Your wardrobe is a great place to start if you’re ready to spend quarantine time cleaning things out.
First things first, gather all your clothes together. Don’t forget to do your laundry before you start, so everything is clean. Grab those things in the mending pile, too.
Next, consider each and every bit of clothing you own. Review it for whether it fits you well (right now, not if you lose a few more pounds), whether it has long-term style value, whether you enjoy wearing it, and whether it is in good condition, and any other factors you find important.
Great, now you have a pile of clothing to keep, and a pile of clothing you don’t want. But wait, don’t throw the latter out.
There are ways to give clothing a second life. If it is ripped or needs other repairs, do them, and have fun with it.
Mending doesn’t have to be just fixing a hole in the most discrete way. Incorporating patches and visibly repairing damage to clothing are long-standing practices — Japanese traditions of Boro and Sashiko, among others, embrace mending to create even more interesting clothes.
Follow a traditional technique or create your own. Some fun ideas to get you started are:
Mend with embroidery thread, and create a pattern around the hole.
Add a contrasting fabric behind the hole, even with a little scene, making the hole look like a little window.
Weave a patch with embroidery thread or strips of fabric to place on top or behind a hole.
If you have a rip on a seam and want to repair it without a statement, learning a few basic hand stitches can take you a long way in lengthening your clothing’s life span.
Running stitch is a great place to start; just bring your threaded needle up and down through your fabric in a straight line.
Making stitches about a quarter inch long is a good beginning point, and practice with the length for the strength and effect you want. Longer stitches are weaker, and shorter can provide a lot of strength to seams.
Double your thread (and tie a nice knot at the end), for strength as well.
Back stitching can help with repairing zippers and places where the fabric is unraveling. For this stitch, poke your needle up through the fabric, come down to the right of your starting point, and then up farther to the left of your starting point. Next, go back down just a little to the right of the beginning of the first stitch, and up farther to the left. Continue for a strong seam.
There are lots of other easy stitches, but those two will take you pretty far in your mending journey.
If pesky pilling has clothing heading for the landfill, try removing pills with comb, razor, or strip of velcro if you don’t have a sweater stone or other bought tool on hand.
Clothing that is past wearability can be cut up for other uses, as quilters have long demonstrated. Use good pieces of unwearable clothing for patches to rescue otherwise usable clothes. Or make patches to sew convenient pockets onto clothes that lack them. Cut out a motif of a pretty print for an appliqué to perk up a boring outfit.

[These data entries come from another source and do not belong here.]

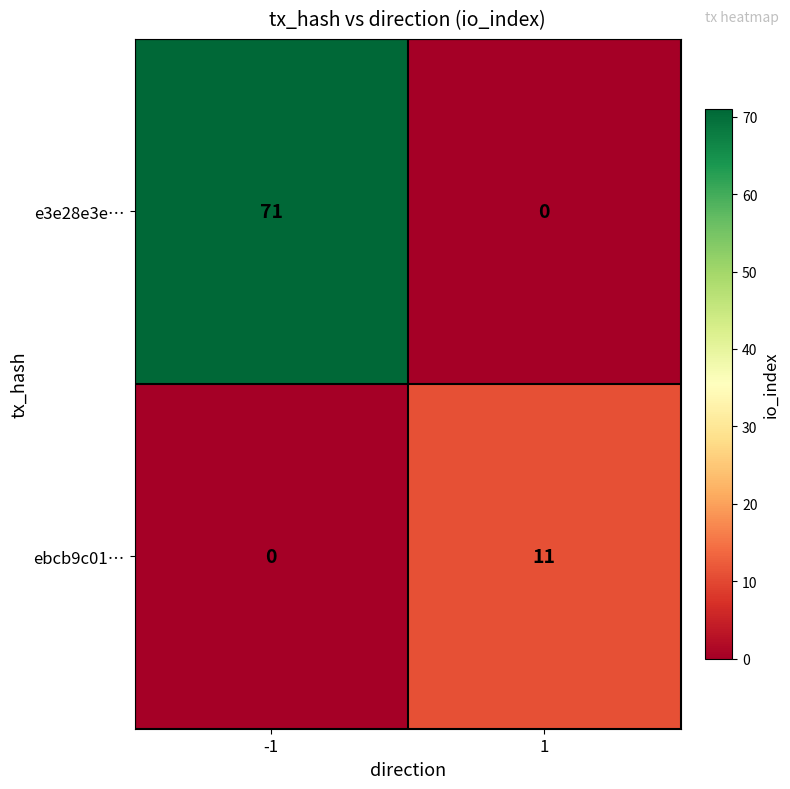

True or false: e3e28e3e… has a value of 71 at -1.

True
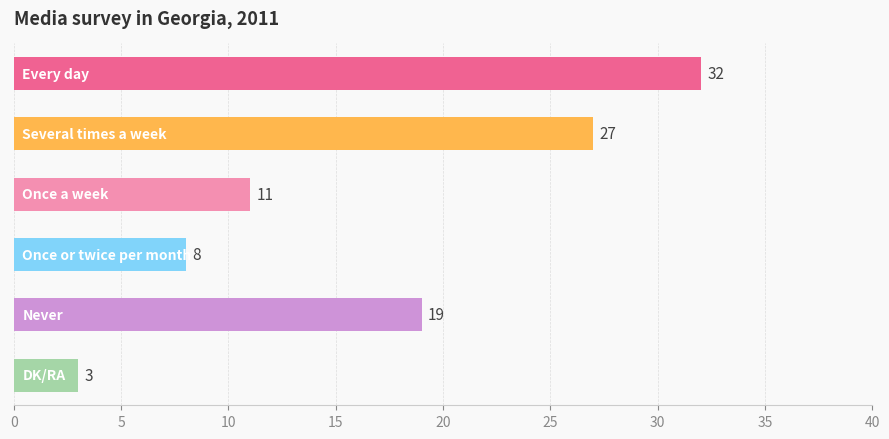

How many bars are there in total?

6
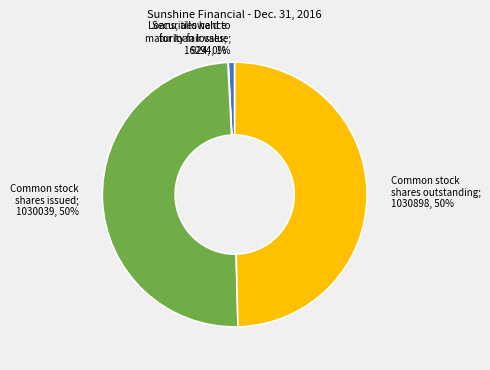

Is there a majority slice in this chart?

No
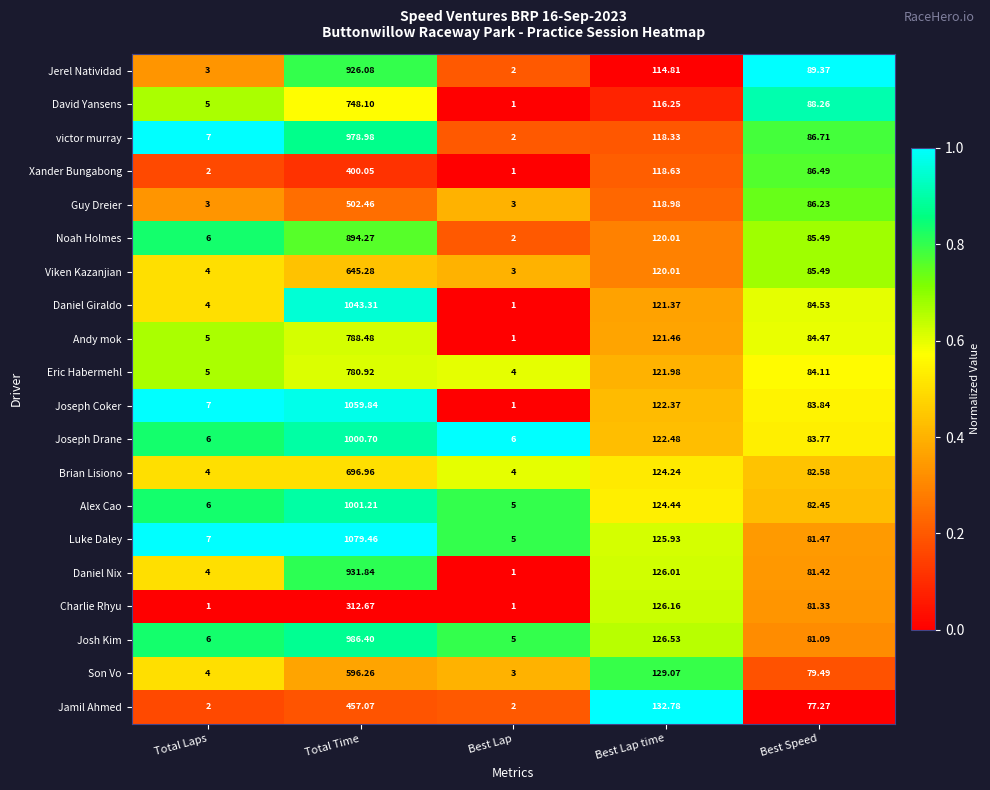

What is the difference between the highest and lowest values at Total Laps?

6.0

When clothing really has bitten the dust, use it to help remove dust from surfaces. Natural fiber clothing works especially well for turning into rags as a substitute for paper towels. Cut a variety of sizes, and keep a basket full within easy reach. Reserve whites for special surfaces, like walls and other places where scrubbing with a colored cloth could leave unwanted hues.
Swap or donate clothing in good shape, but which doesn’t belong in your wardrobe any more, to keep waste out of landfills during Earth Week and every week.